Nothing we can do to improve railways
On the accountability of rail chiefs, the problem is that we’re flogging a dead horse.
Transport Secretary Chris Grayling and the rail bosses appear to have got it all ‘stitched up’ and there’s nothing that we, as Northerners, can do about it.
And none of our elected representatives have the courage to take them to task.
Not an inch of HS2 rail has yet been laid, but the big four consultancies have hoovered up tens of millions.
Surprise, surprise, that a favourable report for the Government recommending HS2 was produced.
The whole of the Northern transport system (some would argue the UK transport system) is in disarray, but at least if you live in the South East or in London, taxpayers’ money is being thrown at the problem.
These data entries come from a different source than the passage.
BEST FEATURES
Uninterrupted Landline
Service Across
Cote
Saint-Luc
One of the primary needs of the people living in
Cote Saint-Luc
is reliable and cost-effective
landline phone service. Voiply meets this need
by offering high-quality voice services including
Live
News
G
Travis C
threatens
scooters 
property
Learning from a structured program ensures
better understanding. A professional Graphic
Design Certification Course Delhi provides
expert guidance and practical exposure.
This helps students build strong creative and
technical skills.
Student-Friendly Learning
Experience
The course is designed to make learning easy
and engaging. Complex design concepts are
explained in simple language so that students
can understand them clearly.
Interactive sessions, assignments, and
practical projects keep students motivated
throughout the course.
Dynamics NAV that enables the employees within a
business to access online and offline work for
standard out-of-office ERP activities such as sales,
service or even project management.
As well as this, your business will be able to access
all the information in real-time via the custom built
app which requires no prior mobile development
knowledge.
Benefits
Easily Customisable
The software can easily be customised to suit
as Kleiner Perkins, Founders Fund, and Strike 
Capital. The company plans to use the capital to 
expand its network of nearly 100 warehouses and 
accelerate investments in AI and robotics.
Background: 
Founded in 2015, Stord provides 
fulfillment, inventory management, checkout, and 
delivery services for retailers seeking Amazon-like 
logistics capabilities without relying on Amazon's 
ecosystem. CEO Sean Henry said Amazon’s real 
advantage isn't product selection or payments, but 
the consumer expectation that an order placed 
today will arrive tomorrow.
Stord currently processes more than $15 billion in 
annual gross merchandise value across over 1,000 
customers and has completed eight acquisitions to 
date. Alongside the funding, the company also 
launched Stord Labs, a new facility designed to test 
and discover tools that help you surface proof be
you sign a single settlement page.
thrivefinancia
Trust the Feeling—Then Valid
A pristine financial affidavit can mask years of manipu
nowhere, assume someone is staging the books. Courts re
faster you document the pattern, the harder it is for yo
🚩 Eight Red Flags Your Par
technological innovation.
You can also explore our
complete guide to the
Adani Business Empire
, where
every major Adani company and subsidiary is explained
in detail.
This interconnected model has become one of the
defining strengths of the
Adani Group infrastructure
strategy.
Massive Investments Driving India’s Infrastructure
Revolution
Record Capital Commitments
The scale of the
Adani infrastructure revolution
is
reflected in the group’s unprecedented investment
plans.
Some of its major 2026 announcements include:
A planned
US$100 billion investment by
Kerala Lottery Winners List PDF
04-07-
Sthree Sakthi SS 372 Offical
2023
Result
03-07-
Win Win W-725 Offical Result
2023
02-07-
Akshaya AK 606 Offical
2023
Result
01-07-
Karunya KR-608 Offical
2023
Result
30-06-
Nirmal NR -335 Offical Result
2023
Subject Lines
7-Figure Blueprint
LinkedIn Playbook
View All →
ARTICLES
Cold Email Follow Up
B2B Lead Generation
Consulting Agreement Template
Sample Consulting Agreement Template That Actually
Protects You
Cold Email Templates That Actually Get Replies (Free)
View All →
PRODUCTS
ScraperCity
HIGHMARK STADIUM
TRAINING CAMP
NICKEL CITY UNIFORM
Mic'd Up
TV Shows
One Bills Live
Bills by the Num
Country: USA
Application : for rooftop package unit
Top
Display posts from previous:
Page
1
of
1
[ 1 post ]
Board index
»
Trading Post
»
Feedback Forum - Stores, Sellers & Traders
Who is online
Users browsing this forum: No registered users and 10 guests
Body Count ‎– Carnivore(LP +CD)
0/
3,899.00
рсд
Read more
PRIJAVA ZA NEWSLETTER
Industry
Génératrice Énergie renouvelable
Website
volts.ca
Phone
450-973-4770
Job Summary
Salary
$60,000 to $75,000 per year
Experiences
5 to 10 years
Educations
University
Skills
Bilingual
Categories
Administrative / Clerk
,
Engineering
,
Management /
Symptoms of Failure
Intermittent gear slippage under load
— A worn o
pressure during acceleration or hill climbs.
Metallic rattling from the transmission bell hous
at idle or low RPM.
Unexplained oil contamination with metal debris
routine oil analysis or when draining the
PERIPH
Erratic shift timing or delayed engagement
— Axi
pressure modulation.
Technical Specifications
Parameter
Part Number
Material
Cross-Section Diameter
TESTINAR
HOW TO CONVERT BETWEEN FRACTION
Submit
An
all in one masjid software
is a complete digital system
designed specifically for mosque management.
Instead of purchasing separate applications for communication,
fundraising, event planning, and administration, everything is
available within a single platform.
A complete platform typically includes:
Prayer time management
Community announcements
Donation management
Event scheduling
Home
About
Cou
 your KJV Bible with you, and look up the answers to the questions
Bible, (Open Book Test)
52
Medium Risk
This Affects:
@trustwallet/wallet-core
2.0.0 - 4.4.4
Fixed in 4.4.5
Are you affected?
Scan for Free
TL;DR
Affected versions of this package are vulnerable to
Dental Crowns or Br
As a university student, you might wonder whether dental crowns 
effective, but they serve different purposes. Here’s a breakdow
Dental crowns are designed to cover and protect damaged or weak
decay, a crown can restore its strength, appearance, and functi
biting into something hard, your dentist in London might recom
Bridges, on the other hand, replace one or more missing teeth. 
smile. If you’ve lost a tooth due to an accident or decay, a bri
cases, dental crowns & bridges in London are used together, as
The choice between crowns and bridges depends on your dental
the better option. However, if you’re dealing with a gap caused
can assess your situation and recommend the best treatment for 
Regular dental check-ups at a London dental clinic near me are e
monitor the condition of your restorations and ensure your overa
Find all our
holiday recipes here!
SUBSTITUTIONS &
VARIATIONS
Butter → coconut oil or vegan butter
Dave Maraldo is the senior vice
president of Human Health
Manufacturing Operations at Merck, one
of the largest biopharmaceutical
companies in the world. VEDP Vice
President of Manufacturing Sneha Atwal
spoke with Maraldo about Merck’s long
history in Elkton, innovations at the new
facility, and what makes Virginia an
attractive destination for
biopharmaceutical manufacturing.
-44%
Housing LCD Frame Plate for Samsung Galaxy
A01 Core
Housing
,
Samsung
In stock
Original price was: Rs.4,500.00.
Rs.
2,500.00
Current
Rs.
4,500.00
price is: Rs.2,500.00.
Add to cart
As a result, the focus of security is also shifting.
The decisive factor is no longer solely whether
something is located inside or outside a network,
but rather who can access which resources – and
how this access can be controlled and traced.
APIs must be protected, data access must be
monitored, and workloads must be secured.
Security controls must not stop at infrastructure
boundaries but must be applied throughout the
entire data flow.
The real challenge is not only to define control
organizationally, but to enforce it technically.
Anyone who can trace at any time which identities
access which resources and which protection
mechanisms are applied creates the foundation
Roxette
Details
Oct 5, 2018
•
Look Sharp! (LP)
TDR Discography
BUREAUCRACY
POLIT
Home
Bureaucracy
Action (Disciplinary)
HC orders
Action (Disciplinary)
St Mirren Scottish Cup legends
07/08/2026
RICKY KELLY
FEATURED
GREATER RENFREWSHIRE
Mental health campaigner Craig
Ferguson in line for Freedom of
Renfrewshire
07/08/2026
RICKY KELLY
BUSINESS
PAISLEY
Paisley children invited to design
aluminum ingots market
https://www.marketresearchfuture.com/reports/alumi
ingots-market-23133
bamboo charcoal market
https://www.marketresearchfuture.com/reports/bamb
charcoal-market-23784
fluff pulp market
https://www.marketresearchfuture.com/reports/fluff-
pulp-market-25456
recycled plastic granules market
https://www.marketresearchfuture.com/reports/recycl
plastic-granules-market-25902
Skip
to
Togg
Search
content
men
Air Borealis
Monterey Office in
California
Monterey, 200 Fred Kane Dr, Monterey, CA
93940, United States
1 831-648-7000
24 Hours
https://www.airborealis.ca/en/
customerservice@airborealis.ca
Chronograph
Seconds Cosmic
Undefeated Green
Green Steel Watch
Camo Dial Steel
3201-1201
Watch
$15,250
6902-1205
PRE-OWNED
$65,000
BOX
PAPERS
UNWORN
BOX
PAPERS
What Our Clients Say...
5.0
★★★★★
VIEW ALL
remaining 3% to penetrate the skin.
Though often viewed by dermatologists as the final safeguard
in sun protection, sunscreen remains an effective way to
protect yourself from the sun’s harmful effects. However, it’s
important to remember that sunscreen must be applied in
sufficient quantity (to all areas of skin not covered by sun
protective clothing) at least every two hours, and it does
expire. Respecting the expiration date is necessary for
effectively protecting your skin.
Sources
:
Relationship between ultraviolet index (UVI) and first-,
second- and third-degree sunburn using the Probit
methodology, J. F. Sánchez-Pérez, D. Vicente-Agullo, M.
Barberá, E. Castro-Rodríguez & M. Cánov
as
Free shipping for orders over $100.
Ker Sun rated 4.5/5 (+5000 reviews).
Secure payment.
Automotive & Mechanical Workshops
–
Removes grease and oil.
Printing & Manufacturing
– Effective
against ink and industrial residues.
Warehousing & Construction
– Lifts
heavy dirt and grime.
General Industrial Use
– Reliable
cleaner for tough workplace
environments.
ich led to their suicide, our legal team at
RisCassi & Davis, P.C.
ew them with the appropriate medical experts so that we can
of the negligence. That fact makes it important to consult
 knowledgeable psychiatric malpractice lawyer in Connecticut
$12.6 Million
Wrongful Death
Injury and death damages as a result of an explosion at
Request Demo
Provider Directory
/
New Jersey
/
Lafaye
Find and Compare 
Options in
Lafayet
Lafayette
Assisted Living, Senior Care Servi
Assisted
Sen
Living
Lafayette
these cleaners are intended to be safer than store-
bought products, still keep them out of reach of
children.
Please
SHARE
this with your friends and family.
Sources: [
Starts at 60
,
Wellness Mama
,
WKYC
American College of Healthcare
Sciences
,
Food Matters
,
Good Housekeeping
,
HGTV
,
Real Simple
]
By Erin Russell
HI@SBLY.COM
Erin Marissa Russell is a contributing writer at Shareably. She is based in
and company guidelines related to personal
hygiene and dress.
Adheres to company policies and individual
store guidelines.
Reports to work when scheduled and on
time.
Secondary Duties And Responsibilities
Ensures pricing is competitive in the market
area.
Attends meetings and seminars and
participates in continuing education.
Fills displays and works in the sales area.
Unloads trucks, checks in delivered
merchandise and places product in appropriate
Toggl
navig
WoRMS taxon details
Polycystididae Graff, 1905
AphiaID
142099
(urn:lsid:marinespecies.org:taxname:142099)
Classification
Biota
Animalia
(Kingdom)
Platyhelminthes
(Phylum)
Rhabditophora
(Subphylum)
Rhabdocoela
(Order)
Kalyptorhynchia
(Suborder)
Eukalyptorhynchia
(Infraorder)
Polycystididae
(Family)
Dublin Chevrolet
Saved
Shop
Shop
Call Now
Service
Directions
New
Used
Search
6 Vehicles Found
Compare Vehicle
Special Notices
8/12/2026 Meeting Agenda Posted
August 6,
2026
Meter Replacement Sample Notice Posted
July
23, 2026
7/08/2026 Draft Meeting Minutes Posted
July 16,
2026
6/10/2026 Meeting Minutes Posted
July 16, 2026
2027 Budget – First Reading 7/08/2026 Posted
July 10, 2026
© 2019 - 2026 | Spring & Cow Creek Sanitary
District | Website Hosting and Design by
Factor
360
We in the North are being marginalised and there’s nothing at all we can do about it.
Sound of silence can be wonderful
As a music lover, I have an eclectic taste, ranging from rock to chamber music.
However, I know I am not alone in hating having it foisted on me.
Why does it have to be inescapable in public places?
I first noticed my aversion at an ice hockey match, where the frequent pauses in play are filled with loud music.
This has now been extended to cricket (between overs and wickets), tennis (at every change-over) and many other sports. Football has so far been spared, though I dread the day when players have to wait for the music to subside before taking corners, goal-kicks etc.
Half-time entertainment is fine, in fact I loved the brass bands that played at early post-war matches.
At a recent T20 cricket match, the music was ‘enhanced’ by the appearance of scantily-clad cheerleaders.
Heavens above. As for the High Street, I love to hear buskers and sometimes pause to listen. That is my choice. But I don’t go into a department store to be greeted by the piped music of Black Lace or even Mozart.
I might go in to buy their records, though.
Brian H Sheridan
Delighted by Royal Military Tattoo
On Bank Holiday Monday, I watched the BBC highlights of the 2018 Edinburgh Royal Military Tattoo. It was superb in every way.
The commentator was first class, the colours, timing, discipline, skill, bravery, co-ordination, synchronisation and enthusiasm of all those taking part was a joy to see. There were folk from Scotland, England, Wales, Ireland, America, Switzerland, Oman, Mexico, Czech Republic, Slovakia and Bohemia – all very happy and enjoying themselves, with no hint of any trouble.
Music, even more than sport, does unite people. This can be seen, for example, at the wonderful concerts put on by the Dutch band leader Andre Rieu. This was a good news story from start to finish – how I wish we had more!
Racheal’s a true winner in my eyes
Model Rachael Kin, 28, is hoping to become the first beauty pageant winner with a colostomy bag.
Rachael lost part of her intestines after getting ulcerative colitis, and spent six weeks in hospital.
As someone who went through a similar ordeal, I know what Rachael went through and how it affects your confidence and health.
She says she has faced discrimination due to her appearance, and suffered from isolation. Regardless of how Rachael does in her beauty pageant, she is already a winner in my eyes.
John C Fowler
Are we going to get help with prices?
Along with gas and electric, food prices are set to rise.
Will the government help pensioners on basic pensions? Of course not, the ‘rich’ pensioners on £127 will be expected to absorb them. Never mind, we can look forward to a £3 rise in April.